Every couple of weeks Schaffner and I fire up our old time voice recorder machines (a combination of Skype and a recording app) and talk nerdy to each other about food safety stuff.
And what we’re watching on Netflix. Or Acorn.
And other stuff.
Last week we recorded and posted our 100th episode.
According to the New York Times coverage of a Nature paper, maybe we’re doing more than providing each other with a rant outlet.
We’re creating narratives that fire the brain up, and engage the audience to layer the experience.
Listening to music may make the daily commute tolerable, but streaming a story through the headphones can make it disappear. You were home; now you’re at your desk: What happened?

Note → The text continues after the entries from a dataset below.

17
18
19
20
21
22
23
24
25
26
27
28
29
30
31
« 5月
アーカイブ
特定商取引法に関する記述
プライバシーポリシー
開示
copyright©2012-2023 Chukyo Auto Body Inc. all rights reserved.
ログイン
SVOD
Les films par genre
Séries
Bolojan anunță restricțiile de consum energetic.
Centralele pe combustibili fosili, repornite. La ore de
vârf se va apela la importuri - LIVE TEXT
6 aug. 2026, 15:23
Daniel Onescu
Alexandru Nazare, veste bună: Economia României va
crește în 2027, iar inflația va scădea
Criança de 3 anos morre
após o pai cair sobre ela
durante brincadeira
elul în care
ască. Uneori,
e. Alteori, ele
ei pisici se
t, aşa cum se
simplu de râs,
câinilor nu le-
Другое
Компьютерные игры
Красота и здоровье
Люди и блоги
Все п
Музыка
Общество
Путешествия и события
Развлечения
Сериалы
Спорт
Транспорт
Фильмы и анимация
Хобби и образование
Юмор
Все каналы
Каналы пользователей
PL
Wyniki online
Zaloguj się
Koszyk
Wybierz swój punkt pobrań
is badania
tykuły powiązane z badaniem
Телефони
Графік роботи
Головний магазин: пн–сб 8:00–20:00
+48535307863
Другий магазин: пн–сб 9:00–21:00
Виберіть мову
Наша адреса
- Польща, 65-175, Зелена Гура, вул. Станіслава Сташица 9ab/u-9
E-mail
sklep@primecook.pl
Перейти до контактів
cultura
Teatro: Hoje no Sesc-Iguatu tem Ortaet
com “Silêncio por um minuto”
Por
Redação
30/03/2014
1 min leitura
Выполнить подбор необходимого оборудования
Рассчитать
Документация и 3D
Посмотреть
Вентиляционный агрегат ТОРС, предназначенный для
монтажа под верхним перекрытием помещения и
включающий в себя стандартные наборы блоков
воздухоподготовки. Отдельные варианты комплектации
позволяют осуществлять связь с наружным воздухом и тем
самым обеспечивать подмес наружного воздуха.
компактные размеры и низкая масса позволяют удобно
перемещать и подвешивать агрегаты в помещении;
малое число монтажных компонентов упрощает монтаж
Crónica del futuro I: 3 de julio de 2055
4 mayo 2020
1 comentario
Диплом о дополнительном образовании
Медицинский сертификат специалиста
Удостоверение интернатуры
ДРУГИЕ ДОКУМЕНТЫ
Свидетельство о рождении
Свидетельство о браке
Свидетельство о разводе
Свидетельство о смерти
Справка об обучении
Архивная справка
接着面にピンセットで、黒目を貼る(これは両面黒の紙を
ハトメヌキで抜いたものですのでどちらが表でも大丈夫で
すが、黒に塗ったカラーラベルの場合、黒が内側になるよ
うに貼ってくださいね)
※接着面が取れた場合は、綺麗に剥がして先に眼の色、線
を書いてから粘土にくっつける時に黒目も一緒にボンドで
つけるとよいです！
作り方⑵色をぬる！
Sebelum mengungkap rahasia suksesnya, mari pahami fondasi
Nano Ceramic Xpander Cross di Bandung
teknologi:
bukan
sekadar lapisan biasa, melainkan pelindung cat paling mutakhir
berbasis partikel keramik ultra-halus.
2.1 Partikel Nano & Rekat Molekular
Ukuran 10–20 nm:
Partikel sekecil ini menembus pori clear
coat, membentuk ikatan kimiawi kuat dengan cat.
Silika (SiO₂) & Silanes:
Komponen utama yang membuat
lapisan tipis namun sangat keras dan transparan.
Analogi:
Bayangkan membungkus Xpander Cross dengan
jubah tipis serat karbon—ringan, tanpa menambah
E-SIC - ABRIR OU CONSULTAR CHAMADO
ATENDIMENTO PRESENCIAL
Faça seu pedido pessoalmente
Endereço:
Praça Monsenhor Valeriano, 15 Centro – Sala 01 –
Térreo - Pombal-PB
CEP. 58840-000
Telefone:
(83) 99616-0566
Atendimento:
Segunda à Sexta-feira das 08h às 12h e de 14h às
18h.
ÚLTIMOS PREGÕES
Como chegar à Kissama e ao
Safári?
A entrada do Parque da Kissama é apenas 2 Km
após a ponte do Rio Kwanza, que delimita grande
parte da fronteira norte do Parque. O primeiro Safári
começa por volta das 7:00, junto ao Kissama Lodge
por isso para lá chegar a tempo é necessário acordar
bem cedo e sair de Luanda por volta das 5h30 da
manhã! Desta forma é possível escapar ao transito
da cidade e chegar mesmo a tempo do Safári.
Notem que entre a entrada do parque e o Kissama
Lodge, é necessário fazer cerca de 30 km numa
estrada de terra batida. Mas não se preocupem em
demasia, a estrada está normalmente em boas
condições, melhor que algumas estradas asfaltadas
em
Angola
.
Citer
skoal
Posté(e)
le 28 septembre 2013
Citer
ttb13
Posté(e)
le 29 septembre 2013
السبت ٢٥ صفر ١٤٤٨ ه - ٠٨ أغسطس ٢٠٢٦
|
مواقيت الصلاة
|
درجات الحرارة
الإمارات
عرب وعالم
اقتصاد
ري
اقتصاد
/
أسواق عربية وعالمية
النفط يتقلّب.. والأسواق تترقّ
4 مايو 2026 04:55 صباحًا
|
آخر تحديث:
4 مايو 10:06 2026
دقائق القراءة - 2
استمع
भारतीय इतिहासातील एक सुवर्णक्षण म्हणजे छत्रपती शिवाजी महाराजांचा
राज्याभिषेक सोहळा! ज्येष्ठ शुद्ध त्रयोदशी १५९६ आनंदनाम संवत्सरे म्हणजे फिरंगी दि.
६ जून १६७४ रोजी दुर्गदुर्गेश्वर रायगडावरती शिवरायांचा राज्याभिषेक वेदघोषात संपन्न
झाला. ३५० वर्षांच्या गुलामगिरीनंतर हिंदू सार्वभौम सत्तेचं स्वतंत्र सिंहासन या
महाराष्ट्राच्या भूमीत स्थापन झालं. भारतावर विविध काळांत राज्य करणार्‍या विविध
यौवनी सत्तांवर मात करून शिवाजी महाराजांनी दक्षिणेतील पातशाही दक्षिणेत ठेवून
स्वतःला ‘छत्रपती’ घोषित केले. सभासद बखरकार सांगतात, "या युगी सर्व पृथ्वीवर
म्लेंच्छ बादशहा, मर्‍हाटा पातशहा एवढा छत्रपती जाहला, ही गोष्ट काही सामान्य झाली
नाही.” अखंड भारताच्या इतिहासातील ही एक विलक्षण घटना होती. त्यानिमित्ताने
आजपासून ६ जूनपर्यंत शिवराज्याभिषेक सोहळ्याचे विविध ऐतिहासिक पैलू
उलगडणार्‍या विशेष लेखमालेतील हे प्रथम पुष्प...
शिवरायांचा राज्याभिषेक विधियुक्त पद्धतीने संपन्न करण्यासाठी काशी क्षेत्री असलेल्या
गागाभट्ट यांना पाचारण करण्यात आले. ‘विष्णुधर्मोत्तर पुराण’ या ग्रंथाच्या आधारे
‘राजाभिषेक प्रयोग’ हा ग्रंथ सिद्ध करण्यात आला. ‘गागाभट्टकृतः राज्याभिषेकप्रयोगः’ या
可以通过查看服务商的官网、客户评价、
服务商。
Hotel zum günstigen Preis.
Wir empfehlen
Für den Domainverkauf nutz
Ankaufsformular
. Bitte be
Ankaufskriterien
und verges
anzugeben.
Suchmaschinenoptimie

Storytelling happened, and now scientists have mapped the experience of listening to podcasts, specifically “The Moth Radio Hour,” using a scanner to track brain activity. Widely dispersed sensory, emotional and memory networks were humming, across both hemispheres of the brain; no story was “contained” in any one part of the brain, as some textbooks have suggested.
Using novel computational methods, the group broke down the stories into units of meaning: social elements, for example, like friends and parties, as well as locations and emotions . They found that these concepts fell into 12 categories that tended to cause activation in the same parts of people’s brains at the same points throughout the stories.
They then retested that model by seeing how it predicted M.R.I. activity while the volunteers listened to another Moth story. Would related words like mother and father, or times, dates and numbers trigger the same parts of people’s brains? The answer was yes.
And so it goes, for each word and concept as it is added to the narrative flow, as the brain adds and alters layers of networks: A living internal reality takes over the brain. That kaleidoscope of activation certainly feels intuitively right to anyone who’s been utterly lost listening to a good yarn. It also helps explain the proliferation of ear-budded zombies walking the streets, riding buses and subways, fixing the world with their blank stares.
Abstract of the original paper is below:
Natural speech reveals the semantic maps that tile human cerebral cortex
28.apr.16
Nature
Page 532, 453–458
Alexander G. Huth, Wendy A. de Heer, Thomas L. Griffiths, Frédéric E. Theunissen & Jack L. Gallant
The meaning of language is represented in regions of the cerebral cortex collectively known as the ‘semantic system’. However, little of the semantic system has been mapped comprehensively, and the semantic selectivity of most regions is unknown. Here we systematically map semantic selectivity across the cortex using voxel-wise modelling of functional MRI (fMRI) data collected while subjects listened to hours of narrative stories. We show that the semantic system is organized into intricate patterns that seem to be consistent across individuals. We then use a novel generative model to create a detailed semantic atlas. Our results suggest that most areas within the semantic system represent information about specific semantic domains, or groups of related concepts, and our atlas shows which domains are represented in each area. This study demonstrates that data-driven methods—commonplace in studies of human neuroanatomy and functional connectivity—provide a powerful and efficient means for mapping functional representations in the brain.